The clinical director of the Heart and Lungs Transplant Unit of IJN, Dr Mohamed Ezani b. Taib, (they misspelled his name in the newspapers by the way), is this workaholic cardiothoracic surgeon. I loved referring my patients to him those days because I know I’d leave my patients in good hands when I send them over to Mr Ezani ( as in the surgeon “Mr”). That and the fact that he is super cute and funny too, but oh so married. (Damn!! It is true what they say about the good fellas are all taken!!)

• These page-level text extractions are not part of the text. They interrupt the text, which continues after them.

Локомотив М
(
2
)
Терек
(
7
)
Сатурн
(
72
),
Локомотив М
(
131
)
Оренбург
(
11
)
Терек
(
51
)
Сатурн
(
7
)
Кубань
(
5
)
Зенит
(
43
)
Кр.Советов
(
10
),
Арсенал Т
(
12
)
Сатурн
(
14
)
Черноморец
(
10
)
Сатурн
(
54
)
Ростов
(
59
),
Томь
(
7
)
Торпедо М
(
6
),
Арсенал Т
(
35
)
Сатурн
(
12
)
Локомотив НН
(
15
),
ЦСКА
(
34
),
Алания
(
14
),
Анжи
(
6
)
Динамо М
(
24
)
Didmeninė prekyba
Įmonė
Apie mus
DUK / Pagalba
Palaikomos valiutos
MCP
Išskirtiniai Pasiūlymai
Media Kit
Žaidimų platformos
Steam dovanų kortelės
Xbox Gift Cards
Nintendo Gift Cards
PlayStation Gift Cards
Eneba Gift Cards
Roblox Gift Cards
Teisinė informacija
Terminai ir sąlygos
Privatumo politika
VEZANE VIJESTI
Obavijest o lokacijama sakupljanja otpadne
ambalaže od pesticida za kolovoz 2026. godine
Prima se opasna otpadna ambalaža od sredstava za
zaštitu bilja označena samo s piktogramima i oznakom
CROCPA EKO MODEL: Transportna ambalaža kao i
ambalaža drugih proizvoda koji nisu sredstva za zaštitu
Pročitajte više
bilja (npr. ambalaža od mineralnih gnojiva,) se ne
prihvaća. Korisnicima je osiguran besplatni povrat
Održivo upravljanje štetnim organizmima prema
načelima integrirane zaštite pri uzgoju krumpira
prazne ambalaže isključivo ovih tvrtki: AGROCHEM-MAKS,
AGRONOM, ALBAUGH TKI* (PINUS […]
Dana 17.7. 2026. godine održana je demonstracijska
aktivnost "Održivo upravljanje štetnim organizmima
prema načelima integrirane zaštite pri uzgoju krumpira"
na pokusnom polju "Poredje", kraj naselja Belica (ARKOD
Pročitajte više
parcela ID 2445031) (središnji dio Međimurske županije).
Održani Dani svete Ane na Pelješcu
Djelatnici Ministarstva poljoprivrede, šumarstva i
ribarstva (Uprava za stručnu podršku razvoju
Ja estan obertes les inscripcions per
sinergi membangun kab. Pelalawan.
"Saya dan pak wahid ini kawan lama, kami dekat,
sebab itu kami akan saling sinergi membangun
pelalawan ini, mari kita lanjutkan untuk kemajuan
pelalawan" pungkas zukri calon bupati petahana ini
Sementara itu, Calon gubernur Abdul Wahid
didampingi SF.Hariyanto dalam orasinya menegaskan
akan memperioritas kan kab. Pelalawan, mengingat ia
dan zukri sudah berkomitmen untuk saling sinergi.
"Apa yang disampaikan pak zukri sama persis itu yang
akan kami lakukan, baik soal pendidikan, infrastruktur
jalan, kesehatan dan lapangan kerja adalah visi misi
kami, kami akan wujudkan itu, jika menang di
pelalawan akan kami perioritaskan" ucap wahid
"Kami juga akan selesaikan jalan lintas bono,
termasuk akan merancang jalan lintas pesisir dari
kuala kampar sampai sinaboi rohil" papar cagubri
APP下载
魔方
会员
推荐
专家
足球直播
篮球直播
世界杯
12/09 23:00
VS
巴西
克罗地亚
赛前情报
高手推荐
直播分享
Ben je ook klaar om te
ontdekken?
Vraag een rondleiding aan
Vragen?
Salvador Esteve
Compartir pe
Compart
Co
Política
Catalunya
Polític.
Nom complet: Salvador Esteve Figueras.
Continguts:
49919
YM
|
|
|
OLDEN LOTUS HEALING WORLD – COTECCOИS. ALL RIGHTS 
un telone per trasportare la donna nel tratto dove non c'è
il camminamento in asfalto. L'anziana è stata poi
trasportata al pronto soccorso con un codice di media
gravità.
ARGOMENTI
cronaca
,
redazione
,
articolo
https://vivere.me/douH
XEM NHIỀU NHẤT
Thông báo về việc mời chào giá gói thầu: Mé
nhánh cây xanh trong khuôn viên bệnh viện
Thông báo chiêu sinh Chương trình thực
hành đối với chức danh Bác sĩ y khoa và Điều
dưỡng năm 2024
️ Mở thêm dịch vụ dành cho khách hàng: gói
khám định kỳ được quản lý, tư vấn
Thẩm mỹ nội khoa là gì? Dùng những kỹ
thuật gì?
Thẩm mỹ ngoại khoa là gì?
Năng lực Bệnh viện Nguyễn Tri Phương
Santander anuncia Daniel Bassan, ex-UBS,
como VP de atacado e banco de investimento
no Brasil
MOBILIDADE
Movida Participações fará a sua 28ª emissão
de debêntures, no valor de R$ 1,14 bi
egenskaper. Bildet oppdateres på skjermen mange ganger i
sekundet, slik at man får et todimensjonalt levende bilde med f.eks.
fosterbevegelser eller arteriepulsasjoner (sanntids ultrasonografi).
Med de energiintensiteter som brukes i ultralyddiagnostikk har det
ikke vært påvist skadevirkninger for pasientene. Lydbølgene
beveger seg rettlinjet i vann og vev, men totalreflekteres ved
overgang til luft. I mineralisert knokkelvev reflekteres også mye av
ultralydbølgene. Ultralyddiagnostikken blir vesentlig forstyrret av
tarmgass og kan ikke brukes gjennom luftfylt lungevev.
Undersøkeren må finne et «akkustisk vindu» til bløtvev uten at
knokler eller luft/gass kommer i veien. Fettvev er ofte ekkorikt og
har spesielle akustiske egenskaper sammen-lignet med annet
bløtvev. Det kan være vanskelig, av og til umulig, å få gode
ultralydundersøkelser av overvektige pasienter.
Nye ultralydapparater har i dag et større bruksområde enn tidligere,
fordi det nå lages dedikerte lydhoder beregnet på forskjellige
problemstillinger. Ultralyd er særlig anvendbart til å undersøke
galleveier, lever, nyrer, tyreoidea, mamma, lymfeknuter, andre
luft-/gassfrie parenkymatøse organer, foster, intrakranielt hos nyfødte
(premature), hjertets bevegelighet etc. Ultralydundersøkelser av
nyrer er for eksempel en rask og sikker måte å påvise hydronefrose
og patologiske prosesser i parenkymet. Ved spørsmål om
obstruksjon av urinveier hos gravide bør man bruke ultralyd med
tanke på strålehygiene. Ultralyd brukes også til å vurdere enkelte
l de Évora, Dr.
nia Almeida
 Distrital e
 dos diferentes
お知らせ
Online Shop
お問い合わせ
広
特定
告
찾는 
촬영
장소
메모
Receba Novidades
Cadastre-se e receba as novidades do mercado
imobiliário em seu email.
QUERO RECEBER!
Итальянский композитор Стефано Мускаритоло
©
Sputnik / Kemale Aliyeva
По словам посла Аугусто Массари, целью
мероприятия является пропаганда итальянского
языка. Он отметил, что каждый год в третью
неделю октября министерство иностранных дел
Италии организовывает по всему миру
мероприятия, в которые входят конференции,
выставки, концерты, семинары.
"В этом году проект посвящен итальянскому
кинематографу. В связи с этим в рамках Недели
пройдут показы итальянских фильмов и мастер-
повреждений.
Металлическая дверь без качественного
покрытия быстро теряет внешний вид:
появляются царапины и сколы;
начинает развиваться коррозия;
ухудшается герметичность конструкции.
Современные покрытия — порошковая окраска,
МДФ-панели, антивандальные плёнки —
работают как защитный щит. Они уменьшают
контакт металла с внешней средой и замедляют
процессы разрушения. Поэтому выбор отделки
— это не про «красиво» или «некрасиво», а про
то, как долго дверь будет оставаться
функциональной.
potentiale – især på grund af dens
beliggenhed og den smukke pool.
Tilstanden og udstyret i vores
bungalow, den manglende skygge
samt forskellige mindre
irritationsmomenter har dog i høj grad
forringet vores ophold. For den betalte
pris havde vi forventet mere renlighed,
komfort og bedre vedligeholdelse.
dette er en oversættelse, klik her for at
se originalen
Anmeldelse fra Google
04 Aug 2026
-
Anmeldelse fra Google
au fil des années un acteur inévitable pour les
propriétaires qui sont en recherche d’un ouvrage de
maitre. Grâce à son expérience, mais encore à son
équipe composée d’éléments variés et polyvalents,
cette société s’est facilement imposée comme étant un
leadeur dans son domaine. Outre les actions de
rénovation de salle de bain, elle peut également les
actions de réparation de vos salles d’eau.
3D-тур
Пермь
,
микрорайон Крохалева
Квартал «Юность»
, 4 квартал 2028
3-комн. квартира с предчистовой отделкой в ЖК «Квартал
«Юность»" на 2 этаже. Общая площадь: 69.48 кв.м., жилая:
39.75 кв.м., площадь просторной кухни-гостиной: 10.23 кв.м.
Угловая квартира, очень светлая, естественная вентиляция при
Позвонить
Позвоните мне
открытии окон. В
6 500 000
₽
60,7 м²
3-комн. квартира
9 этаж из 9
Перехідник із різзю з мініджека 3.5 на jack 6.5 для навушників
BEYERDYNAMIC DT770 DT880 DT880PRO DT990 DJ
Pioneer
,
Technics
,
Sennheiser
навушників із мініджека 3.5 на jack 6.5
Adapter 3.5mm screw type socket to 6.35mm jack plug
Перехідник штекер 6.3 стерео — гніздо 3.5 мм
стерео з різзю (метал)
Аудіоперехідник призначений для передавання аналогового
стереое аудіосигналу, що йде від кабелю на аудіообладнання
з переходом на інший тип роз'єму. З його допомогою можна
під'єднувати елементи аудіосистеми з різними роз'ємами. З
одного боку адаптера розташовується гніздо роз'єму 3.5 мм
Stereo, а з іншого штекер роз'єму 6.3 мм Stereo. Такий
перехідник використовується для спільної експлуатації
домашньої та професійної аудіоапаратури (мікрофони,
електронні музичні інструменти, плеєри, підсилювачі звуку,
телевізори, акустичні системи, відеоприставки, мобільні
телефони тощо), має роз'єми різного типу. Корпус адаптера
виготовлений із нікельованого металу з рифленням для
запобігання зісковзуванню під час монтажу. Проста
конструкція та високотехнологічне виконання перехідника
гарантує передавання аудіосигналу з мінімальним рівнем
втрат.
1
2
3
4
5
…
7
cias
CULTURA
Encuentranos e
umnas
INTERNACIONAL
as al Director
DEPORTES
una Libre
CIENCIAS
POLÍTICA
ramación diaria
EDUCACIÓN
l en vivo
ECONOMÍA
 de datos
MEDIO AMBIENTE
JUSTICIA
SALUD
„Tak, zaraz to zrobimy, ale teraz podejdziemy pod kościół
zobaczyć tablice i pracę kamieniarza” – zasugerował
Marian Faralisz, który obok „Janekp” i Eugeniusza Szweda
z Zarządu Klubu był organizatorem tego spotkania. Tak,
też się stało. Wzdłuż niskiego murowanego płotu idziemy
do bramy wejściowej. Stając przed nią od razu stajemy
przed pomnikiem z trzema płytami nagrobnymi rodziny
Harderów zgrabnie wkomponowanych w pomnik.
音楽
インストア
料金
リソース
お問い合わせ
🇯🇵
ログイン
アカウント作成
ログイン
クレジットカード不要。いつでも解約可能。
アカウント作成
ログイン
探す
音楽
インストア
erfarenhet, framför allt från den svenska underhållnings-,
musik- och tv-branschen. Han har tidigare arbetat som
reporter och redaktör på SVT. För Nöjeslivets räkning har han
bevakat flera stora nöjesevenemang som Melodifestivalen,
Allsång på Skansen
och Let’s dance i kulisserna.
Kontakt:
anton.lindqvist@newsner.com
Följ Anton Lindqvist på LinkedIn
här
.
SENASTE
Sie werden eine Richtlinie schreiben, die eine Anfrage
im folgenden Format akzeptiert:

Regrets? A little. No, I’m no longer talking about Mr Ezani. Please stay focus people. But in life, one needs to make a sacrifices especially when off springs are involved. The joy of seeing your child benefit from what ever sacrifice you make in life is tremendously gratifying, so much so you tend to forget what was the important thing to you, that you had given up in the first place. I made my choice. I see myself as a greatest mother, then, a great doctor. I never looked back really, but on days when my hormones get the better of me, perhaps just a few seconds, I’d surrender to self pity.

Organ donating is the perfect proof that beneath all this hype about racism, at the elemental level, we are all the same. It doesn’t really matter if you are a Malay carrying within your chest, a Chinese heart you obtained from organ transplant. We should all dismiss trivial matters and see the big picture. Organ donation saves lives. Racism is a waste of time. Let’s complain less about things that do not go our way, but do the things we can do to make a difference in this world. Start small by donating our organs to the people who may need them. ( and no, I do not work in the IJN advertisement unit...) .

"It is not so much about what the world has to offer, but what we bring into it."

2 comments:

Mandeep Gill said...

massochism~ :)

blogging doctors are rare. Let alone those with no overwhelming prides.

Aunt Dot said...

I will donate my organs, if they still want it, judging from the way I take care of myself. I'd even donate them my accessory breasts....I swear!!